SPECIAL THANKS. I would like to thank Paul Watson for his sponsorship of several lead figure collections on this blog. Having decided to clear his spare/surplus figures, he generously forwarded them on with no other requirement than they deserved to be restored. I would also like to mention George S. Mills, who kindly furnished a quantity of metal and plastic figures which allowed me to complete another five or six military units, serving in several collections.

Thursday, 28 October 2021


Having painted up some Airfix WW2 Japanese I realised the need to have something more powerful than just machine guns and knee mortars, which come with these figures. Decided to construct a type 92 battalion gun out of plastic bits and metal spares, and to convert a suitable crew.

I also had a fair number of extra machine gunners and converted two of these into anti-tank rifles. I will add a supporting figure to each later to form a independent military unit of four.

Next step is to construct a more powerful mortar and crew, but might try my hand at constructing a tankette.

MORE BASING Decided to spend some time basing some of those figures recently completed. A bit of time spent on bases is always worthwhile and can improve modest castings into attractive gaming pieces.


Sunday, 24 October 2021

EMPIRE LABOUR SERVICE (Reichsarbeitsdienst WW2)

The Reichsarbeitsdienst (RAD) was formed in Germany in 1935, by 1939 it could muster 350,000 workers. Although not an army formation it nevertheless contributed to the German war effort, and right up until the end of the war contingents were assisting in constructing defensive positions, while some were also issued small arms. Decided to augment my German force with a small unit, converted from Airfix Mountain Troops. Although the RAD also used the standard mountain cap, I wanted mine to have something distinctly theirs. While some RAD units used overalls while on military service I couldn't resist keeping their formal post1938 uniform. For war-game purposes they will count as a reservist/militia formation. No confusing this unit on the gaming table!


Post 1938 tunic replaced the turn back lapel.

Thursday, 14 October 2021


Decided to have a bit of fun converting some odd Chinese plastic toy soldiers, adding a spare W.Britains artillery piece, and a Lone Star WW1 machine gunner to form a small force of Dutch military c.1939.

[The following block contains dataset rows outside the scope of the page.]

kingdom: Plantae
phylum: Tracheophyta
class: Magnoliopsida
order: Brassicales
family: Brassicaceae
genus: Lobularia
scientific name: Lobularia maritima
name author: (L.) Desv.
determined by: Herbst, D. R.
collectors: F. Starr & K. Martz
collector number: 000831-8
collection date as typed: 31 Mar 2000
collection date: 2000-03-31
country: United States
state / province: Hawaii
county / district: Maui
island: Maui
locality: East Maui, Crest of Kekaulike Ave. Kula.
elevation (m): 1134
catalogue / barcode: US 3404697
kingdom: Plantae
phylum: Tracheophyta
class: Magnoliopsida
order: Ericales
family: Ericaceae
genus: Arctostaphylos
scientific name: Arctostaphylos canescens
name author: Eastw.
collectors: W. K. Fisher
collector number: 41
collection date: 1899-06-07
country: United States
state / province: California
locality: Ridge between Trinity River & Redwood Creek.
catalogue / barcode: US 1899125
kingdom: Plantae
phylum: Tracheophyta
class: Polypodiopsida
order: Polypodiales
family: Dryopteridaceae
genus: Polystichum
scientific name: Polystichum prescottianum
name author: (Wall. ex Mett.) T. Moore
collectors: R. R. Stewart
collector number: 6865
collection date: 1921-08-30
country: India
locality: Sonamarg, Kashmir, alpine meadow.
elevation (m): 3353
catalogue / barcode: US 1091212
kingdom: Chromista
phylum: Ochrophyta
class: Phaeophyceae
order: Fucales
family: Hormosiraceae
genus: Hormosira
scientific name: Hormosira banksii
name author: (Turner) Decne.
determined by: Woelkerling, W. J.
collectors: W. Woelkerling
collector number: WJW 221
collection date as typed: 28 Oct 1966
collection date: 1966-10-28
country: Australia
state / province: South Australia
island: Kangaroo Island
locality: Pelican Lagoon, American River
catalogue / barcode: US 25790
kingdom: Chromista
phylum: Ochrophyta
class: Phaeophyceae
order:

When the Germans invaded Holland in 1940 the Dutch didn't really have much hope of winning, their 280,000 combatants were to take on 750,000 Germans. It should also be noted, their army had much of the characteristics of something out of WW1 due to a lack of investment and a belief they could remain neutral. However, despite poor deployments, their anti-aircraft units were quite effective and their marine forces put up a stiff resistance in Rotterdam before their national capitulation.

I've been able to raise an infantry battalion of twelve figures, and converted others with metal home-cast heads into some support units. I still have a mortar crew to complete, and some officers. Might like to raise a unit of Black Devils or Dutch Marines too, in blue uniforms.

The basic uniform colour for the Dutch is a nondescript grey-green, lighter than German field-grey, and prone to look distinct according to the light. This is only a fun project, and in any games the Dutch will be defending and outnumbered three to one.


Blanket-rolls, haversacks and water pouches are added.

This gun, kindly donated by Paul Watson, looks close to the old-style artillery still in use by the Dutch.
The throwing grenade/running figures were given new heads and now serve as artillery crew.

All the above figures will be given larger, textured bases.

For more on the Dutch visit the following site www.waroverholland.nl

Monday, 11 October 2021


Picked up a couple of auctions on Ebay. The first was a batch of Airfix German Mountain Troops. My plan is to form a 12-figure regiment for the wargames table while converting the remainder into artillery crew. I might also draft a few into my Zubrowka army, which was previously recruited from these figures.

The second batch are Airfix Japanese. They really are nicely designed, and a pleasure to paint. Only problem, it will be a real issue converting any of them into artillery crews. I can see why most collectors/wargamers utilise 1/35 scale for their support weaponry. The cost for all these figures, including delivery, was £15.90. Perhaps thats a bit high but I'm pleased with the gains.

Finally, have mentioned to Brad, I'm hoping to use some plastic Chinese-made copies for an unusual project. On Saturday, at my local market, I was able to pick up some 'strange' moulded toy soldiers for just £2. Its their odd-shaped German helmets which have opened up this idea. Have already associated them with a German artillery piece and an old lead machine-gunner.